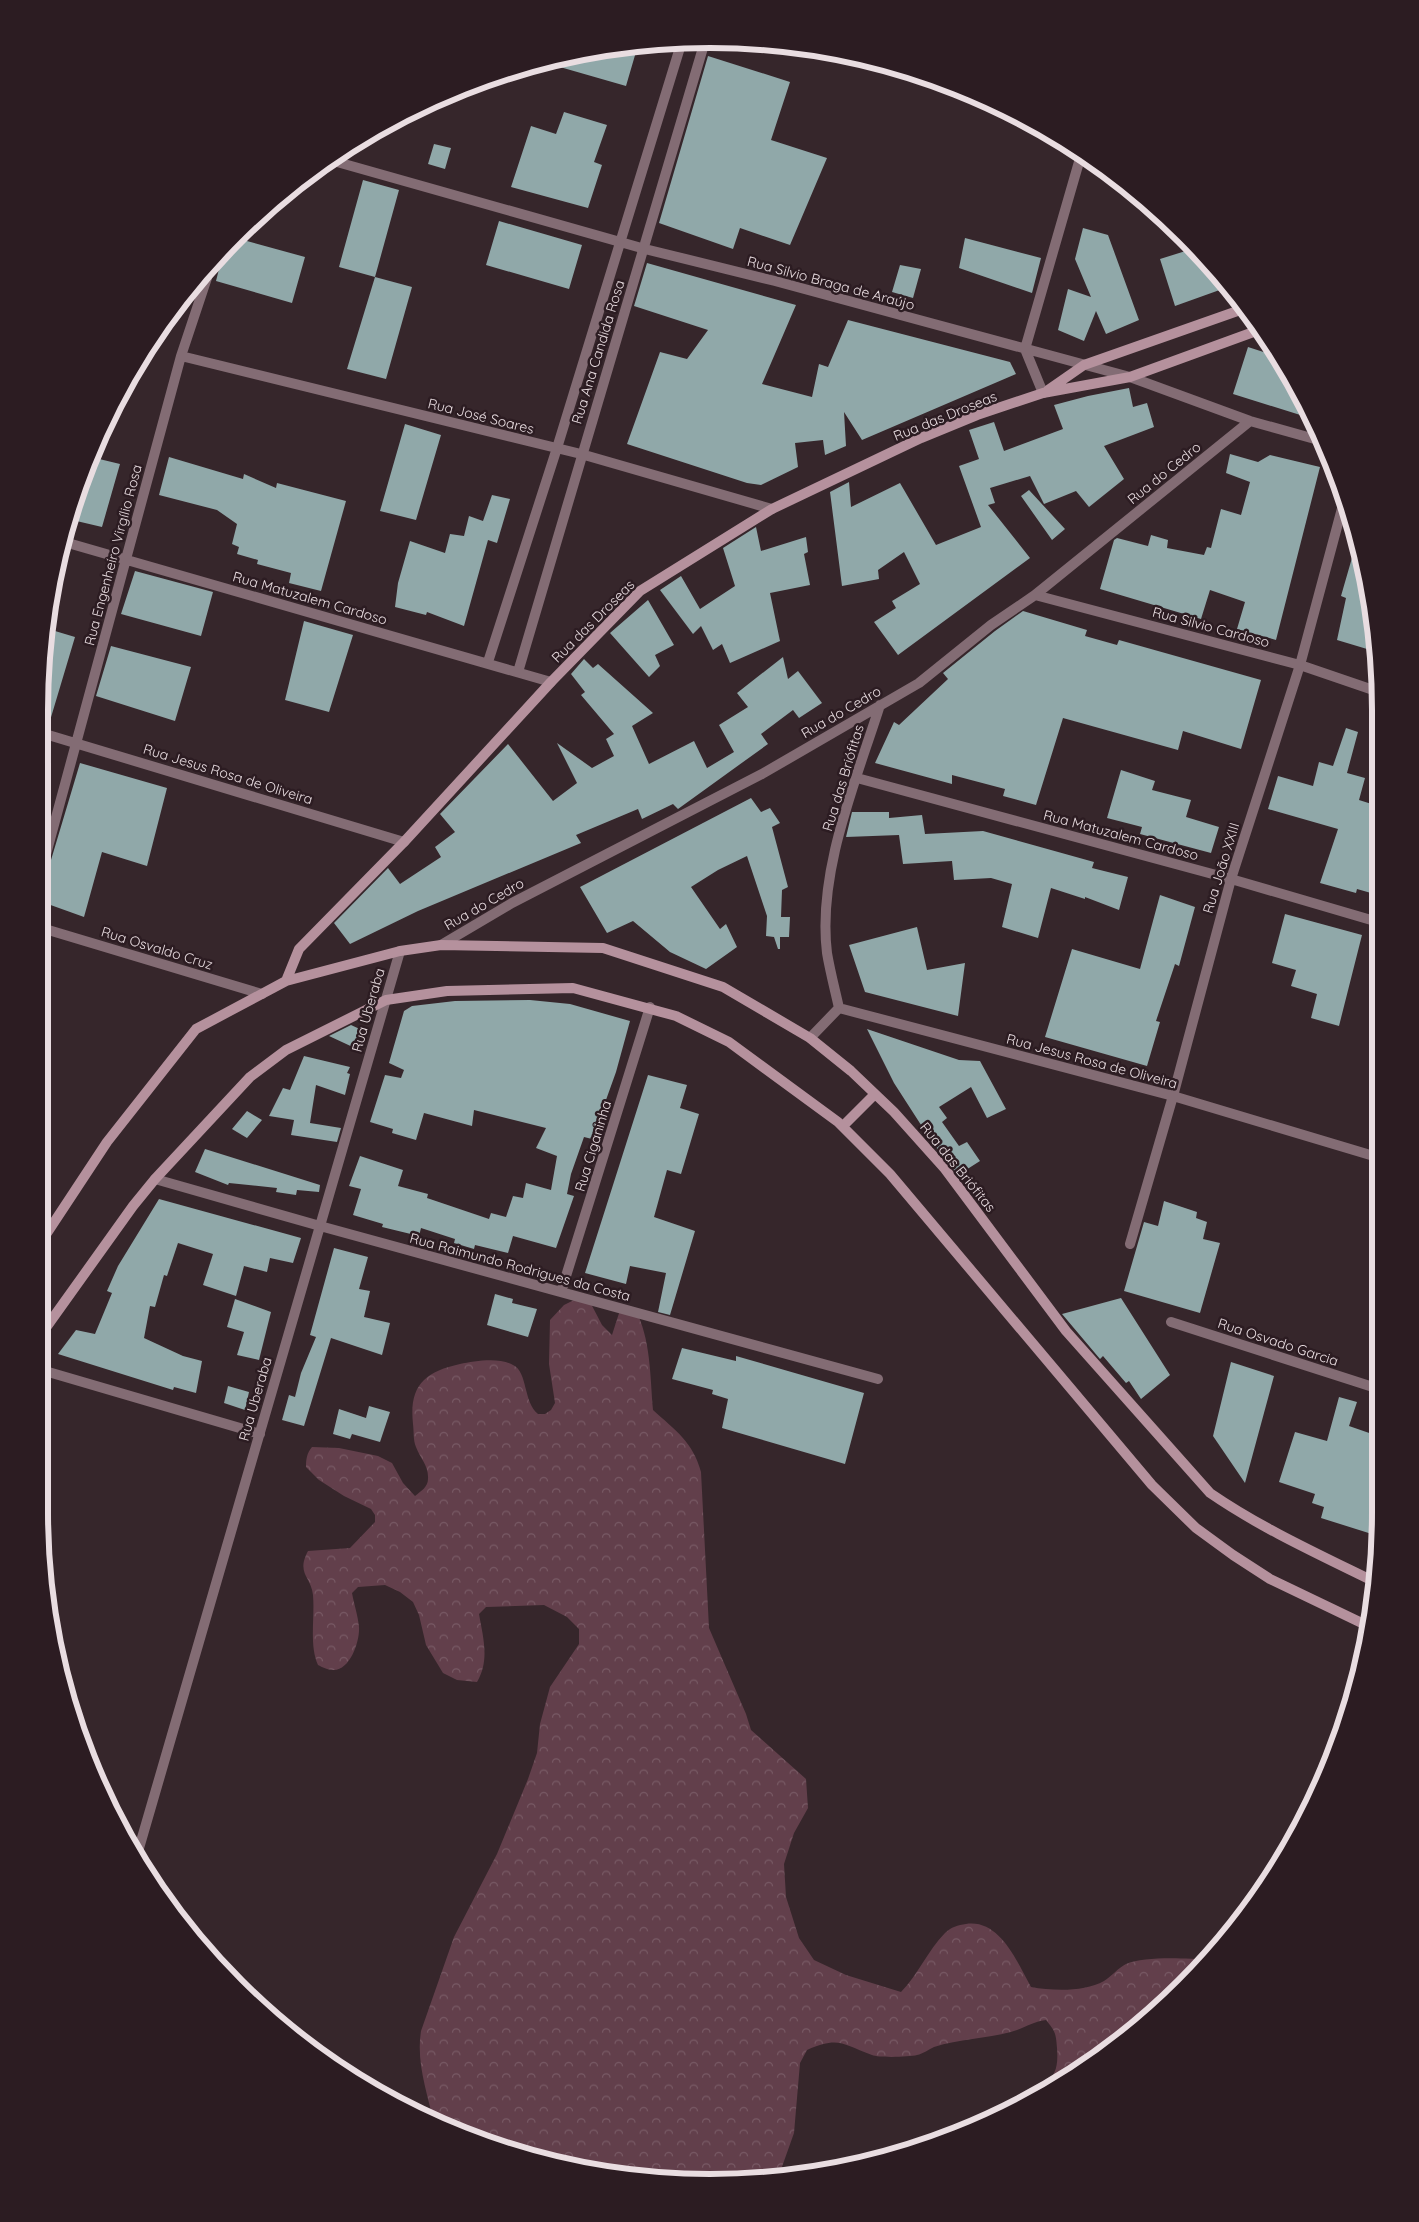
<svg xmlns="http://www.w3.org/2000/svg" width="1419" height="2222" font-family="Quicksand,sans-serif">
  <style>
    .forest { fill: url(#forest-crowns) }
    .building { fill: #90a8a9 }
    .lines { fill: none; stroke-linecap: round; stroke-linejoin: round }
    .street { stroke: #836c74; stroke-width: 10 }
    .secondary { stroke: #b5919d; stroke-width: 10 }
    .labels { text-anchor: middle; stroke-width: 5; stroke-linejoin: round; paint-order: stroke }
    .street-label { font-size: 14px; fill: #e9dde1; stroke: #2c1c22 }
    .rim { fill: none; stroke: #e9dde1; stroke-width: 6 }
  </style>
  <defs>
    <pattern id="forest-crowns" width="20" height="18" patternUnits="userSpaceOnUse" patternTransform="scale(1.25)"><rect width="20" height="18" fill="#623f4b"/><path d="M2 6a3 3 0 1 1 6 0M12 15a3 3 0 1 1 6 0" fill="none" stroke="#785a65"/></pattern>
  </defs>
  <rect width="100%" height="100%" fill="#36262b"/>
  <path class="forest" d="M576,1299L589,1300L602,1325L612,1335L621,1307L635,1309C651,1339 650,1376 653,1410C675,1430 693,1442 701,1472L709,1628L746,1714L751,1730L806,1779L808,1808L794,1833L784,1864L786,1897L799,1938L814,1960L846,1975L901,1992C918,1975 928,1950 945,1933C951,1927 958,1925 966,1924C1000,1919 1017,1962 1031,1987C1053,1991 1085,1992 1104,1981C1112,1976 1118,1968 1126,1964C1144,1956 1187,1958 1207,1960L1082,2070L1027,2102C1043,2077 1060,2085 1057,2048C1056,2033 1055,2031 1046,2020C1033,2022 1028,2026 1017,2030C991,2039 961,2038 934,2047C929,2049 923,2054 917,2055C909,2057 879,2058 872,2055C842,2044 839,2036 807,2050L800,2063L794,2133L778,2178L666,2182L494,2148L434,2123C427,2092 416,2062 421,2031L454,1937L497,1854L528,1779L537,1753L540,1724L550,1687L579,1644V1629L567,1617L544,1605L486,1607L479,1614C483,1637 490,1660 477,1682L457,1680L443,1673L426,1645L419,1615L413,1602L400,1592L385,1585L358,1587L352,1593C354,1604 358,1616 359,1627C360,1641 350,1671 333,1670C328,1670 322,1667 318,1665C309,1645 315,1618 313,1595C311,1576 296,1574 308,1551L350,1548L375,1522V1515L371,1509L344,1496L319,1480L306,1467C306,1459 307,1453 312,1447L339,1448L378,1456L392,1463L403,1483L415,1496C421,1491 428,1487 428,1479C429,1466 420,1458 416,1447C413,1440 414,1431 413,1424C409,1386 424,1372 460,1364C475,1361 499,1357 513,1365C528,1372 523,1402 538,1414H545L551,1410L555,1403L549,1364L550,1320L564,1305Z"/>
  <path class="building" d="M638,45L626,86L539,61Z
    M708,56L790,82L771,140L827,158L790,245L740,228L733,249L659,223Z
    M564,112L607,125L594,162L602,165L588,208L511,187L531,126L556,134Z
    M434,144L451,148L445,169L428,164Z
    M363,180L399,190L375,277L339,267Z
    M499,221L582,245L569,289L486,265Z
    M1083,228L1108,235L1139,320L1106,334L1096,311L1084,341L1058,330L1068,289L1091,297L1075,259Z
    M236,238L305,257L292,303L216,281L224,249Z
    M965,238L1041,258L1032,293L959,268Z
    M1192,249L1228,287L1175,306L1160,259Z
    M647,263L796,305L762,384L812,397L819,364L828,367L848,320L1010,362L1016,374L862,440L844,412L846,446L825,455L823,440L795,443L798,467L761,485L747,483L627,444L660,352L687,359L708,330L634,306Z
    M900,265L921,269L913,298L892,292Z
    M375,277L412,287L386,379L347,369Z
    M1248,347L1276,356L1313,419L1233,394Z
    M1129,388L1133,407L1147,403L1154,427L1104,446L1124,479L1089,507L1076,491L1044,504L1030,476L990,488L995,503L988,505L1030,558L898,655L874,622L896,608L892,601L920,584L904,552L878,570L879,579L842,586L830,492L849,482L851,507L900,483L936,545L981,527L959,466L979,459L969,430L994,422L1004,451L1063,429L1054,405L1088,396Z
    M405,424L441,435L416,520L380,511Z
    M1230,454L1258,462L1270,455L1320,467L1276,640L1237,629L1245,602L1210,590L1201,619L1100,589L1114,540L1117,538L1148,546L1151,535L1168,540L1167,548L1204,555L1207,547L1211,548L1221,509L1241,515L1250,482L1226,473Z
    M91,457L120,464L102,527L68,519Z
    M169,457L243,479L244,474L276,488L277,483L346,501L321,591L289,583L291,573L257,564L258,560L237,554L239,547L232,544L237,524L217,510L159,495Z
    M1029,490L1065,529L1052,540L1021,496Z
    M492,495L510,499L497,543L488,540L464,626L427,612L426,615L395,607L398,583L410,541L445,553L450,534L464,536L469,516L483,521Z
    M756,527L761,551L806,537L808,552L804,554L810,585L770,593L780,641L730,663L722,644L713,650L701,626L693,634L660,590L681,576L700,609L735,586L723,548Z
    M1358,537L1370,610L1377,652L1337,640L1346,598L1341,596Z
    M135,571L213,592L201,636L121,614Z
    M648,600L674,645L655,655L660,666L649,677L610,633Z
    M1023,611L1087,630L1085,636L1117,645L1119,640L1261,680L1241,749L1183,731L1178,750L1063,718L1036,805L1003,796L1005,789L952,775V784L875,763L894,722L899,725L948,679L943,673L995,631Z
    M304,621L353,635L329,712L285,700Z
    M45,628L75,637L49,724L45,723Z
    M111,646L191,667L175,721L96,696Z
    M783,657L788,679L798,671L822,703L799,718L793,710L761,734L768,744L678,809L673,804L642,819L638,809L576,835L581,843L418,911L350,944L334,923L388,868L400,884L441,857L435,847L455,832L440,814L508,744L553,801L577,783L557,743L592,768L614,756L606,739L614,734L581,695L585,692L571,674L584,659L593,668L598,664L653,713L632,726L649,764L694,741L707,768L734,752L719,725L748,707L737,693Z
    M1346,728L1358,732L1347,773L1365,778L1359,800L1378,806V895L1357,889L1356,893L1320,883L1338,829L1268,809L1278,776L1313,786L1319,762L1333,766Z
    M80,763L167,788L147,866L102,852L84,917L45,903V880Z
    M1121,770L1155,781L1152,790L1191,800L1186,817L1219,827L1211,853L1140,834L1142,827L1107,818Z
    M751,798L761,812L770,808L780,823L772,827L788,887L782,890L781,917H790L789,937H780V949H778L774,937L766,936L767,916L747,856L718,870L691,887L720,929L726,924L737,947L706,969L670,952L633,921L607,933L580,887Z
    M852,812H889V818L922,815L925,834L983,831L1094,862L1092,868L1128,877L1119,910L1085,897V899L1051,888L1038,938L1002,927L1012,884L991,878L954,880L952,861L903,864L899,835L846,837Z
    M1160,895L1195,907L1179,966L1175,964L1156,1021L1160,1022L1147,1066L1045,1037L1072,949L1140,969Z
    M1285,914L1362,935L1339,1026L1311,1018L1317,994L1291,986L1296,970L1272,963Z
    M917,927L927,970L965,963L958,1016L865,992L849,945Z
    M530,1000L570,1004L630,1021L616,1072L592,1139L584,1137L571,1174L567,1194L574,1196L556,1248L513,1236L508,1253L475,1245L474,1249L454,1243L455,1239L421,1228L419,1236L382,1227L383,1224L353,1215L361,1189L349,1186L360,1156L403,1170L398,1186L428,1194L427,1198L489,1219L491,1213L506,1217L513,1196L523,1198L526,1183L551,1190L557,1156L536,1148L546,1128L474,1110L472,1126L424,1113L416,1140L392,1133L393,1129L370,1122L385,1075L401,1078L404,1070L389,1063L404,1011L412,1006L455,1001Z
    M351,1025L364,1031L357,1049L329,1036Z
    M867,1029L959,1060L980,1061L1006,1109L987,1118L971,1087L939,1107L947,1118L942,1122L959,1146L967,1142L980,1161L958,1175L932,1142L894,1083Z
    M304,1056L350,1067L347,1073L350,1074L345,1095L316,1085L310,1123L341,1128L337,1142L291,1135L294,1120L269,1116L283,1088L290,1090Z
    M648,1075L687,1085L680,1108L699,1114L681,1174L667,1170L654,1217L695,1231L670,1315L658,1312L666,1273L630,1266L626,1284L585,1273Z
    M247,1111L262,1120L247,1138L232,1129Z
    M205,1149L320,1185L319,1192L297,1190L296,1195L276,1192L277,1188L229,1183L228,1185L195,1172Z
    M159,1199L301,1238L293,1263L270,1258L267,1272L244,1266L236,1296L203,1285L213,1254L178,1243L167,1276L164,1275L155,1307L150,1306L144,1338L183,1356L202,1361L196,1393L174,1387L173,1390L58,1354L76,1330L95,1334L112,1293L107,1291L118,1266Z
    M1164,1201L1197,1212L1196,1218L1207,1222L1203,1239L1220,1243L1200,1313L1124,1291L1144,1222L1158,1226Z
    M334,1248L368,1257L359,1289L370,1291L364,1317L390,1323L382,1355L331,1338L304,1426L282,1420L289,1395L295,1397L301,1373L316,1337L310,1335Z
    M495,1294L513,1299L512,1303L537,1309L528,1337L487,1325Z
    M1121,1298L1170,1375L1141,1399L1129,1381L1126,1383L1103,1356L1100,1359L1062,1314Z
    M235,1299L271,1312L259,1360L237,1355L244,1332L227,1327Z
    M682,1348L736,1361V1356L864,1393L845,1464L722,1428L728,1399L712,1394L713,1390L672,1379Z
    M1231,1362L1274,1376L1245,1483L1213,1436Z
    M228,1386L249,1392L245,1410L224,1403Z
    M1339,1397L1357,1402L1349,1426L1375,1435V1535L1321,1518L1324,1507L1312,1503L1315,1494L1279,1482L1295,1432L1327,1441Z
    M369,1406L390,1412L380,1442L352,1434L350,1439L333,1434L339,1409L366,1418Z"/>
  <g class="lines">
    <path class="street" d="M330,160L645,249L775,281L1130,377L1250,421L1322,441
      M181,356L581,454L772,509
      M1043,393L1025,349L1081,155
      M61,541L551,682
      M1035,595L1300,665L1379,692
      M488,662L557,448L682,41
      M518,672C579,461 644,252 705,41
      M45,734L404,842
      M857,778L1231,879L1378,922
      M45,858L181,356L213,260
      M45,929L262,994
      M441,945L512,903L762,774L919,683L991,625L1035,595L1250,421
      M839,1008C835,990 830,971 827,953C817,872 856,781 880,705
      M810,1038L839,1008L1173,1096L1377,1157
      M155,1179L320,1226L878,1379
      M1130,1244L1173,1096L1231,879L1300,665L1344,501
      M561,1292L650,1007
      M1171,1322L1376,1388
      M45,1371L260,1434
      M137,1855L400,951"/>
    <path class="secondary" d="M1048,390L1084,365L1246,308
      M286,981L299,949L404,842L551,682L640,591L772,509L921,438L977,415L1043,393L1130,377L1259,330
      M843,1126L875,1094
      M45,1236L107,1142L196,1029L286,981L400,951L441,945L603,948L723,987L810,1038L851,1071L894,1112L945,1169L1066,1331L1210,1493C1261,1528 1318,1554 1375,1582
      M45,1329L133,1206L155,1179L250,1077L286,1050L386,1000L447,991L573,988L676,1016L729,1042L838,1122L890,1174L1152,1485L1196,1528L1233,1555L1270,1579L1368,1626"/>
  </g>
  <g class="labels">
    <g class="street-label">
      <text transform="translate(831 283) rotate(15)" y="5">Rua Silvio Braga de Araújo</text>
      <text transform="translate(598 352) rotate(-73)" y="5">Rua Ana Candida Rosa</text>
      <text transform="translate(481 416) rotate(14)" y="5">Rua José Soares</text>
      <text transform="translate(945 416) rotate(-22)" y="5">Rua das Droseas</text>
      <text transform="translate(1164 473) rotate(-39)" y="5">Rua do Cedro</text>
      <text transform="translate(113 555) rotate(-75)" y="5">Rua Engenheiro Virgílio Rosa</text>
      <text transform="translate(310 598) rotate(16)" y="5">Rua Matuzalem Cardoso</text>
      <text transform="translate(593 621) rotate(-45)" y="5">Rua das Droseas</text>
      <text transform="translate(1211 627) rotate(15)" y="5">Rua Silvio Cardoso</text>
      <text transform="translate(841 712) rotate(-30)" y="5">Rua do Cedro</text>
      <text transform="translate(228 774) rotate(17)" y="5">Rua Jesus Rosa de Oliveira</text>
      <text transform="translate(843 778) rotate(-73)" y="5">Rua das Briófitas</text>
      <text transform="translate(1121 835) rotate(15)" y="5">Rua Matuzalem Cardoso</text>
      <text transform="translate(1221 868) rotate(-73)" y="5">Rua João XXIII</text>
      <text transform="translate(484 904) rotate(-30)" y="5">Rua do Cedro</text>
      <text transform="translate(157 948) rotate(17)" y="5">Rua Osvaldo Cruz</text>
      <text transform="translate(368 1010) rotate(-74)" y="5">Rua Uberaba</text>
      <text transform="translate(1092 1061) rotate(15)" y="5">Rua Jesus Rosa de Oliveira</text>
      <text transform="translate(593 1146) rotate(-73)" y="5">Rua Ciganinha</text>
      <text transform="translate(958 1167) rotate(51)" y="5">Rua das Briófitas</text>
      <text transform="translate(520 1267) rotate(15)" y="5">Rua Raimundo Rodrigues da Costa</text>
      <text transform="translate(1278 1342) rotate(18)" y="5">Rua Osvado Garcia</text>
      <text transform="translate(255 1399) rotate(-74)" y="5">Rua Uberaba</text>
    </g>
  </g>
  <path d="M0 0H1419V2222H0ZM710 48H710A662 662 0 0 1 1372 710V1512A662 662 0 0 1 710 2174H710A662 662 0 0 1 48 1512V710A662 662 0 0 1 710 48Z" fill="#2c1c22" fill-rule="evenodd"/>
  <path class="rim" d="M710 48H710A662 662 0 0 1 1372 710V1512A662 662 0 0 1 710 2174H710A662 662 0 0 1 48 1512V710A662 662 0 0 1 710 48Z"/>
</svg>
^^^^
• What the task requires: Give back, word for word, only the lines above from the line holding "M91,457L120,464L102,527L68,519Z" to the line holding "M111,646L191,667L175,721L96,696Z", both included.

• Solution below:
    M91,457L120,464L102,527L68,519Z
    M169,457L243,479L244,474L276,488L277,483L346,501L321,591L289,583L291,573L257,564L258,560L237,554L239,547L232,544L237,524L217,510L159,495Z
    M1029,490L1065,529L1052,540L1021,496Z
    M492,495L510,499L497,543L488,540L464,626L427,612L426,615L395,607L398,583L410,541L445,553L450,534L464,536L469,516L483,521Z
    M756,527L761,551L806,537L808,552L804,554L810,585L770,593L780,641L730,663L722,644L713,650L701,626L693,634L660,590L681,576L700,609L735,586L723,548Z
    M1358,537L1370,610L1377,652L1337,640L1346,598L1341,596Z
    M135,571L213,592L201,636L121,614Z
    M648,600L674,645L655,655L660,666L649,677L610,633Z
    M1023,611L1087,630L1085,636L1117,645L1119,640L1261,680L1241,749L1183,731L1178,750L1063,718L1036,805L1003,796L1005,789L952,775V784L875,763L894,722L899,725L948,679L943,673L995,631Z
    M304,621L353,635L329,712L285,700Z
    M45,628L75,637L49,724L45,723Z
    M111,646L191,667L175,721L96,696Z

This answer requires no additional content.